# [Data shown]

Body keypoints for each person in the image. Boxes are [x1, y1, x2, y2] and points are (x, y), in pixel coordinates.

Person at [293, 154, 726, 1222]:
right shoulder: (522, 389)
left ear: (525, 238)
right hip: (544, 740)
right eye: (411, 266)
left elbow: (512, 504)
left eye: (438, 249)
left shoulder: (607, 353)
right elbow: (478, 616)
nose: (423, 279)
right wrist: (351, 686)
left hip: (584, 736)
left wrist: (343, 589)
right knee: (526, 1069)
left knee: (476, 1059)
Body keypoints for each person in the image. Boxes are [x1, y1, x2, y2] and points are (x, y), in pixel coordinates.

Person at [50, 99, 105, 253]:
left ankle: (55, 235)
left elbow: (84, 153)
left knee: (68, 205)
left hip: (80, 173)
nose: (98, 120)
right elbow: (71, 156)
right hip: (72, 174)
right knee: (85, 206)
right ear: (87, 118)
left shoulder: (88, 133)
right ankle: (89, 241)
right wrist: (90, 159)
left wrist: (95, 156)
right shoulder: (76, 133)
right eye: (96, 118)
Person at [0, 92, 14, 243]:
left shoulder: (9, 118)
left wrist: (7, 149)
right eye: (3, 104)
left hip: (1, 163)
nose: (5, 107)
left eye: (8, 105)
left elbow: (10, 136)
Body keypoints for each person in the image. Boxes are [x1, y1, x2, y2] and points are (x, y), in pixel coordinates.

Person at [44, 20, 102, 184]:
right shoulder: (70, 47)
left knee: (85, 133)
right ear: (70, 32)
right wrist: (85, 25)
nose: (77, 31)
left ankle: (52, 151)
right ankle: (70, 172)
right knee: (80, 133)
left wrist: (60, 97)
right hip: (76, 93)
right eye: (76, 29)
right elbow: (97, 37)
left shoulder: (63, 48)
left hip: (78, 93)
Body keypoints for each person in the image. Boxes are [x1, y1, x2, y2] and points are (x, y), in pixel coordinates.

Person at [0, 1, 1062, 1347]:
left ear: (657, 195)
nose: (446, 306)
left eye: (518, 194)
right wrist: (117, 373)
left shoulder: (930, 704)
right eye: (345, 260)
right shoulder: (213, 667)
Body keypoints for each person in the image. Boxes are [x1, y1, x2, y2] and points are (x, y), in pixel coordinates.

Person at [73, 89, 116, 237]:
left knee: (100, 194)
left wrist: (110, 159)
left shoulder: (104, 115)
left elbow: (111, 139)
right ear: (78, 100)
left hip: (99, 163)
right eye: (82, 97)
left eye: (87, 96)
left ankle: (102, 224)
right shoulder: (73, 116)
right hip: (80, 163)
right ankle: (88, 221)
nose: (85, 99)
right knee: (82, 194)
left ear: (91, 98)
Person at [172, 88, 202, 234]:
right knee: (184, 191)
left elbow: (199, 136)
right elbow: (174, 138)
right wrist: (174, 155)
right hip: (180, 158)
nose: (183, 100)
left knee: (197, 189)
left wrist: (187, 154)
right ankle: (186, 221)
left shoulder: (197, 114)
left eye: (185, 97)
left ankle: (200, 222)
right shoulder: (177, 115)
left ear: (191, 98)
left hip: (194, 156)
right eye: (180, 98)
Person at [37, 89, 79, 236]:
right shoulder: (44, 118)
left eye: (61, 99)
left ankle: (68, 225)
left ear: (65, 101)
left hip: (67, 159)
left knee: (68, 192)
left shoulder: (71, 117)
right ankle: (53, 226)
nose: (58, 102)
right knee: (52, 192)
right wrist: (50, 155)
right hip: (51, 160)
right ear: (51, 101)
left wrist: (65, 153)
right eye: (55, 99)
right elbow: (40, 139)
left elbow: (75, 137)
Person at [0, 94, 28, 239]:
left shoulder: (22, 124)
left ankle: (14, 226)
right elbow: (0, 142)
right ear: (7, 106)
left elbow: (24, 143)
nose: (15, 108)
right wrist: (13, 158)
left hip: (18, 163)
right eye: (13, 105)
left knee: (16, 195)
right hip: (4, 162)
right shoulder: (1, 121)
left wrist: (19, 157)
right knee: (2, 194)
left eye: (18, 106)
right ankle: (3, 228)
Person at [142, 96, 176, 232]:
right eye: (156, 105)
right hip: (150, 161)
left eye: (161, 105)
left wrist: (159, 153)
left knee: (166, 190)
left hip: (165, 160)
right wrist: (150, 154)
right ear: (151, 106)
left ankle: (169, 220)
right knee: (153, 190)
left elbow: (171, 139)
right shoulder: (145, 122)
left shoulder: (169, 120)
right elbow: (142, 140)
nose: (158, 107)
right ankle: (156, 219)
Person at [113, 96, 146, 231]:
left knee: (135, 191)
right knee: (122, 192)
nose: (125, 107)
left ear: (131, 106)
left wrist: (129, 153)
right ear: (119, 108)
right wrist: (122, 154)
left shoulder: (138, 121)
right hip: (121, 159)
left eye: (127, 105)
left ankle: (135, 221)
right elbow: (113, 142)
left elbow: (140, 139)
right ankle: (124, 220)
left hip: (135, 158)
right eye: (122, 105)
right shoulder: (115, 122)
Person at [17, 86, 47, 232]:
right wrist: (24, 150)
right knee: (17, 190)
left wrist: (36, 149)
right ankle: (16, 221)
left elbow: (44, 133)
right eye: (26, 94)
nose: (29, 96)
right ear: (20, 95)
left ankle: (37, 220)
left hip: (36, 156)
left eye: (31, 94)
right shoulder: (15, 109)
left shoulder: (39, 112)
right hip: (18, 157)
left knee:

# [The task]
Exactly the lines above from the one with "left wrist: (159, 153)" to the one with "nose: (158, 107)", both included, are to be quoted; leave the rest out.

# [Worked solution]
left wrist: (159, 153)
left knee: (166, 190)
left hip: (165, 160)
right wrist: (150, 154)
right ear: (151, 106)
left ankle: (169, 220)
right knee: (153, 190)
left elbow: (171, 139)
right shoulder: (145, 122)
left shoulder: (169, 120)
right elbow: (142, 140)
nose: (158, 107)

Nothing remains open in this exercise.